ANAK PEMALAS
Dikisahkan,
sebuah keluarga mempunyai anak semata wayang. Ayah dan ibu sibuk bekerja dan
cenderung memanjakan si anak dengan berbagai fasilitas. Hal tersebut membuat si
anak tumbuh menjadi anak yang manja, malas, dan pandai berdalih untuk
menghindari segala macam tanggung jawab. Setiap kali si ibu menyuruh
membersihkan kamar atau sepatunya sendiri, ia dengan segera menjawab,
"Aaaah Ibu.
Kan
ada si bibi yang bisa mengerjakan semua itu. Lagian, untuk apa dibersihkan, toh
nanti kotor lagi." Demikian pula jika diminta untuk membantu membersihkan
rumah atau tugas lain saat si pembantu pulang, anak itu selalu berdalih dengan
berbagai alasan yang tidak masuk akal. Ayah dan ibu sangat kecewa dan sedih melihat
kelakuan anak tunggal mereka. Walaupun tahu bahwa seringnya memanjakan anaklah
yang menjadi penyebab sang anak berbuat demikian. Mereka pun kemudian berpikir
keras, bagaimana cara merubah sikap si anak?
Mereka
pun berniat memberi pelajaran kepada anak tersebut. Suatu hari, atas
kesepakatan bersama, uang saku yang rutin diterima setiap hari, pagi itu tidak
diberikan. Si anak pun segera protes dengan kata-kata kasar, "Mengapa Papa
tidak memberiku uang saku? Mau aku mati kelaparan di sekolah ya?" Sambil tersenyum
si ayah menjawab, "Untuk apa uang saku, toh nanti habis
lagi?"Demikian pula saat sarapan pagi, dia duduk di meja makan tetapi
tidak ada makanan yang tersedia. Anak itu pun kembali berteriak protes,
"Ma, lapar nih. Mana makanannya?
Aku
buru-buru mau ke sekolah." "Untuk apa makan? Toh nanti lapar lagi?"

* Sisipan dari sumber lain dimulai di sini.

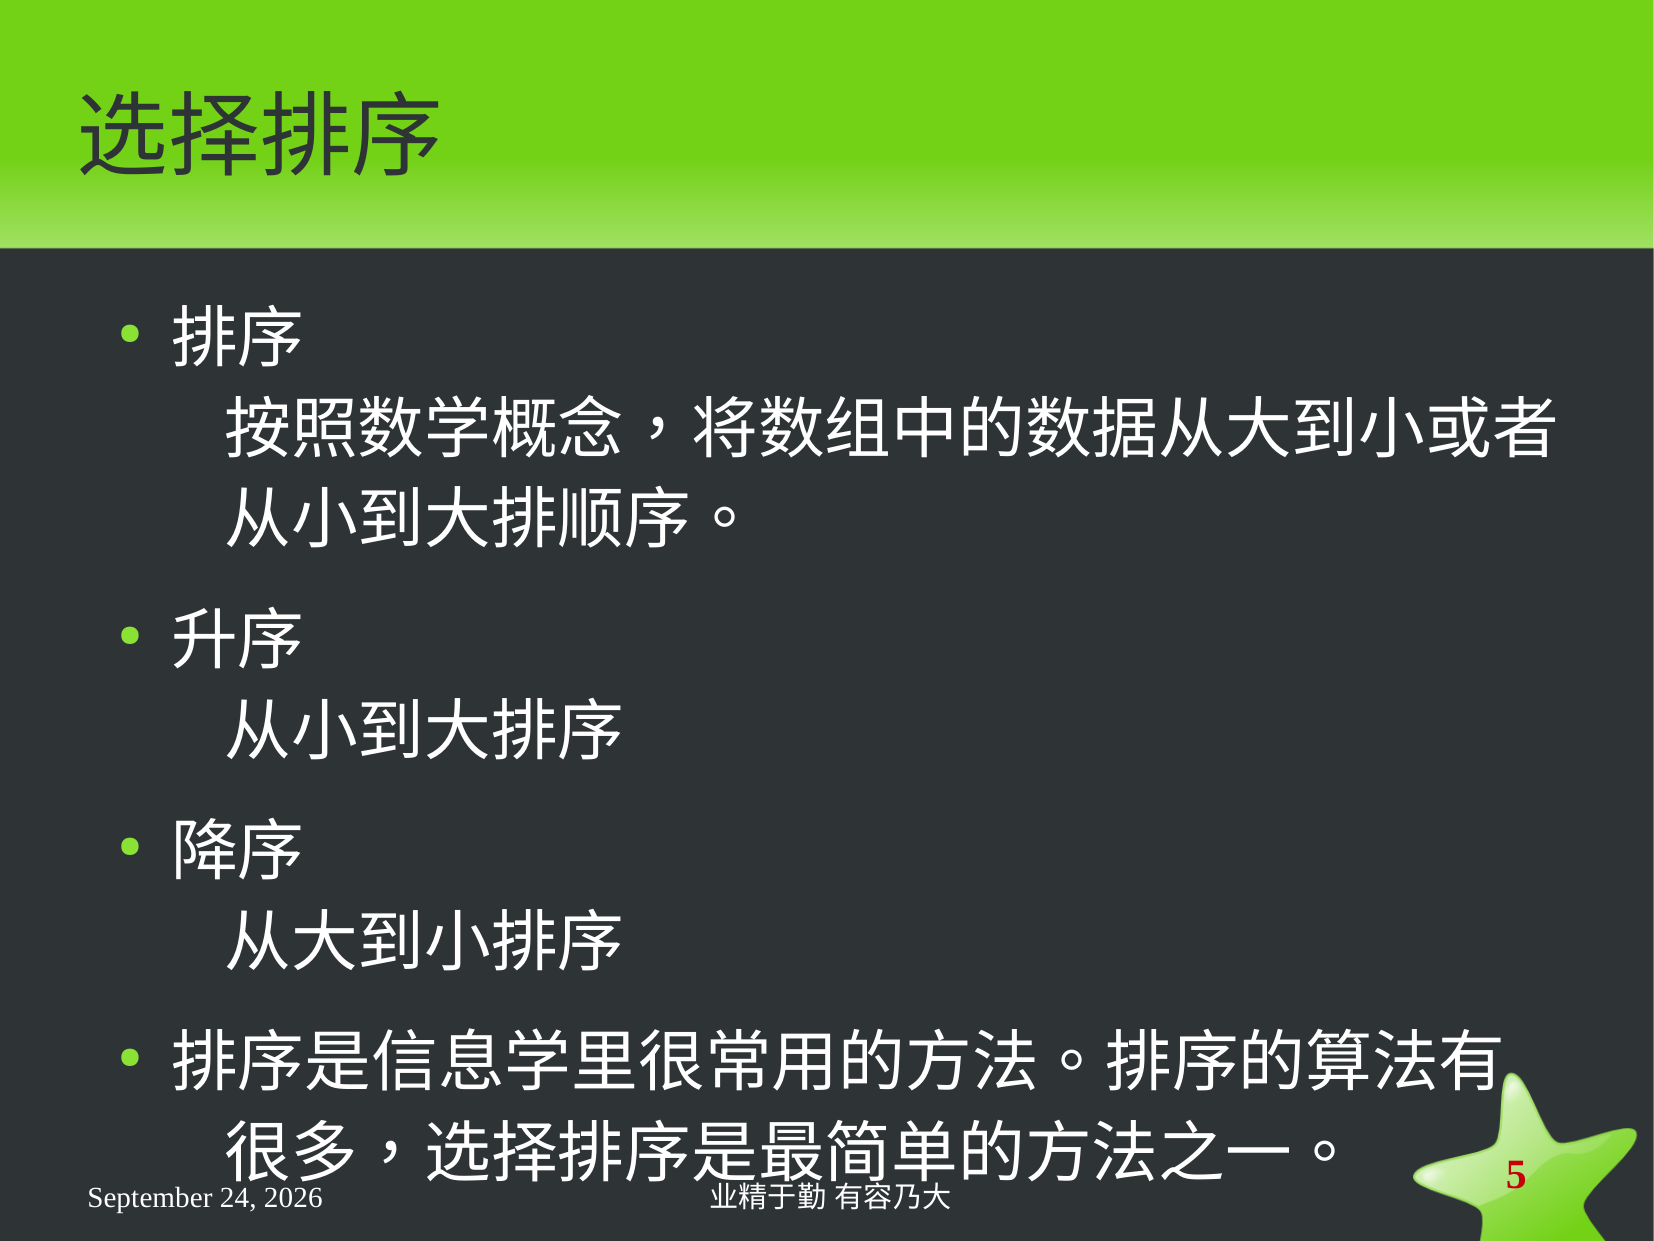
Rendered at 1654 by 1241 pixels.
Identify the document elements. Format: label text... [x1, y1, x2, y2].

picture [0, 0, 1654, 1241]
list 排序 按照数学概念，将数组中的数据从大到小或者从小到大排顺序。 升序 从小到大排序 降序 从大到小排序 排序是信息学里很常用的方法。排序的算法有很多，选择排序是最简单的方法之一。 [82, 290, 1571, 1109]
title 选择排序 [76, 29, 1565, 237]
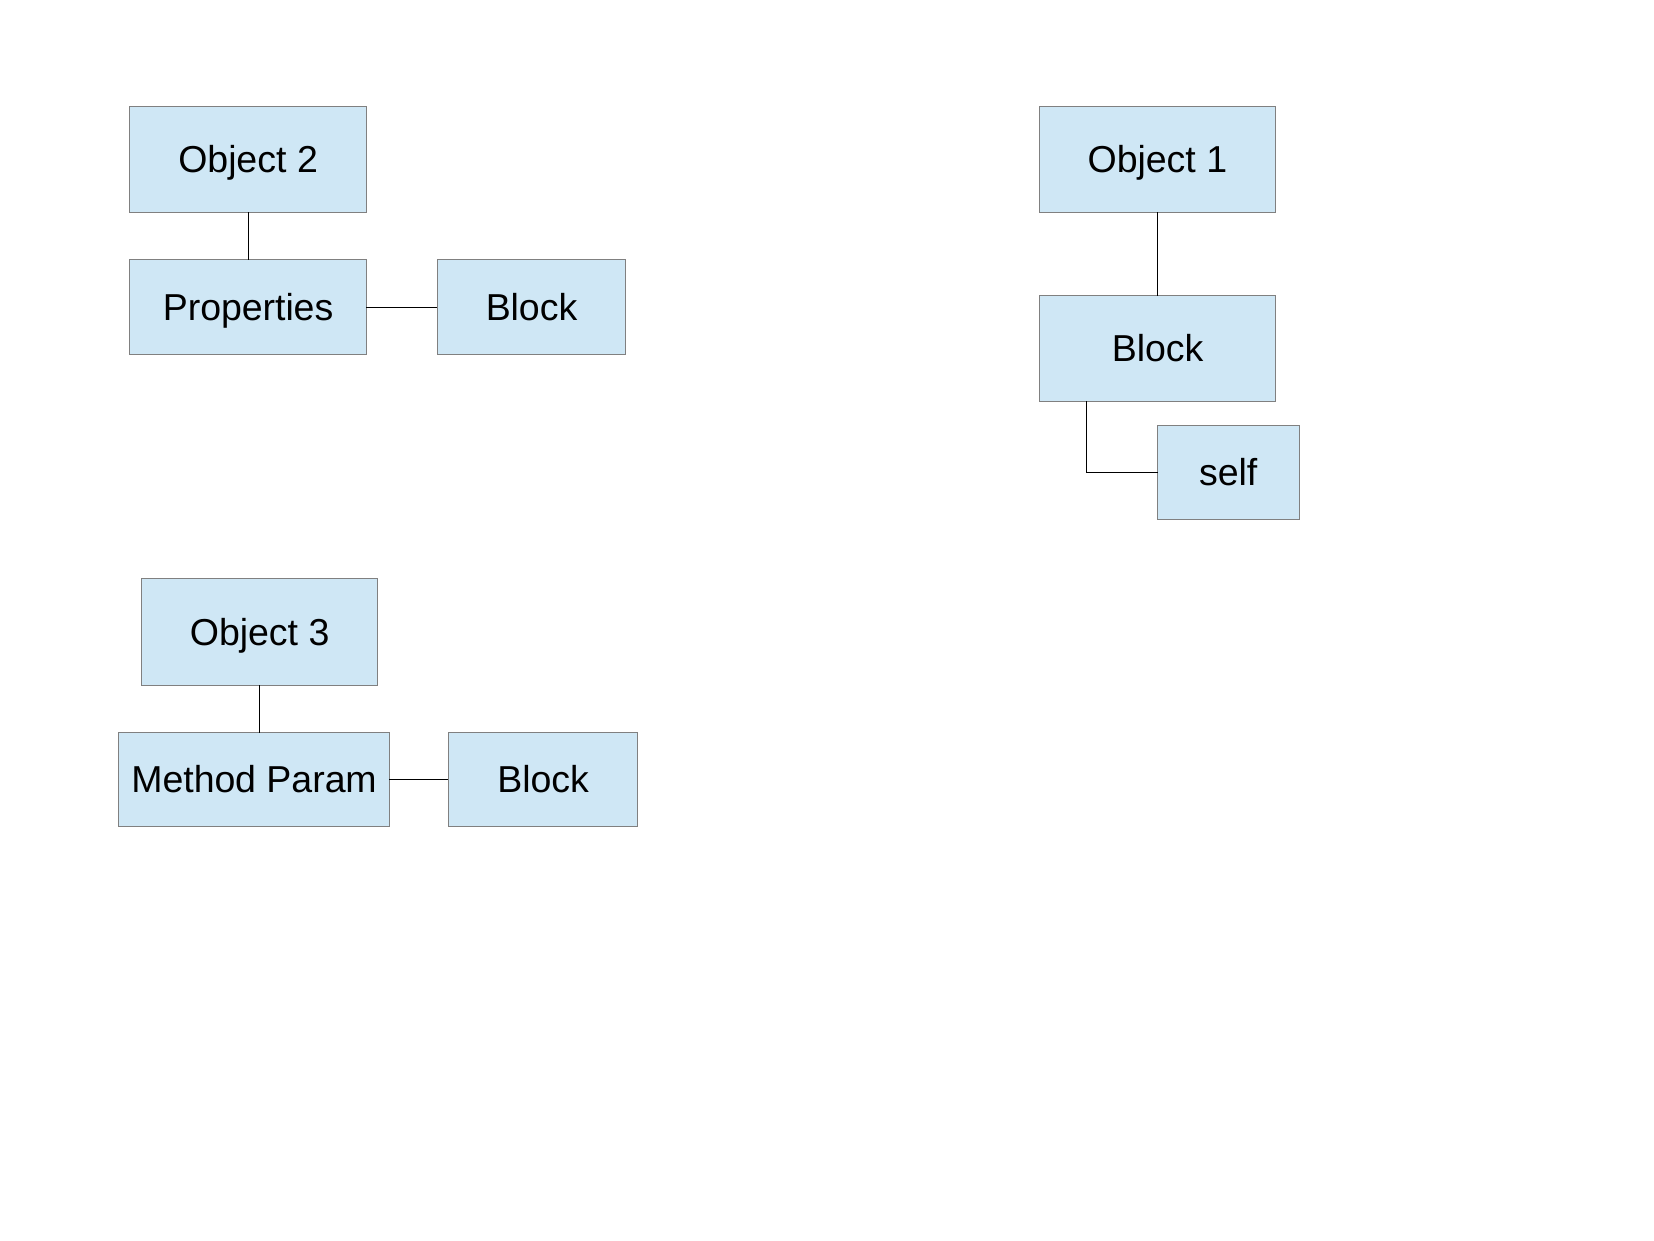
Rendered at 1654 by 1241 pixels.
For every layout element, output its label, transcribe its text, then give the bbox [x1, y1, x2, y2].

text_box Method Param [118, 732, 390, 827]
text_box self [1157, 425, 1300, 520]
text_box Block [437, 259, 626, 355]
text_box Block [1039, 295, 1276, 402]
text_box Object 1 [1039, 106, 1276, 213]
text_box Properties [129, 259, 367, 355]
text_box Object 3 [141, 578, 378, 686]
text_box Object 2 [129, 106, 367, 213]
text_box Block [448, 732, 638, 827]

jawab si ibu tenang. Sambil kebingungan, si anak berangkat ke sekolah tanpa
bekal uang dan perut kosong. Seharian di sekolah, dia merasa tersiksa, tidak
bisa berkonsentrasi karena lapar dan jengkel. Dia merasa kalau orangtuanya
sekarang sudah tidak lagi menyayanginya.
Pada
malam hari, sambil menyiapkan makan malam, sang ibu berkata, "Anakku. Saat
akan makan, kita harus menyiapkan makanan di dapur. Setelah itu, ada tanggung
jawab untuk membersihkan perlengkapan kotor. Tidak ada alasan untuk tidak
mengerjakannya dan akan terus begitu selama kita harus makan untuk kelangsungan
hidup. Sekarang makan, besok juga makan lagi. Hari ini mandi, nanti kotor, dan
harus juga mandi lagi. Hidup adalah rangkaian tanggung jawab, setiap hari harus
mengulangi hal-hal baik. Jangan berdalih, tidak mau melakukan ini itu karena
dorongan kemalasan kamu. Ibu harap kamu mengerti." Si
anak
menganggukkan kepala, "Ya Ayah-Ibu, saya mulai mengerti. Saya juga
berjanji untuk tidak akan mengulangi lagi."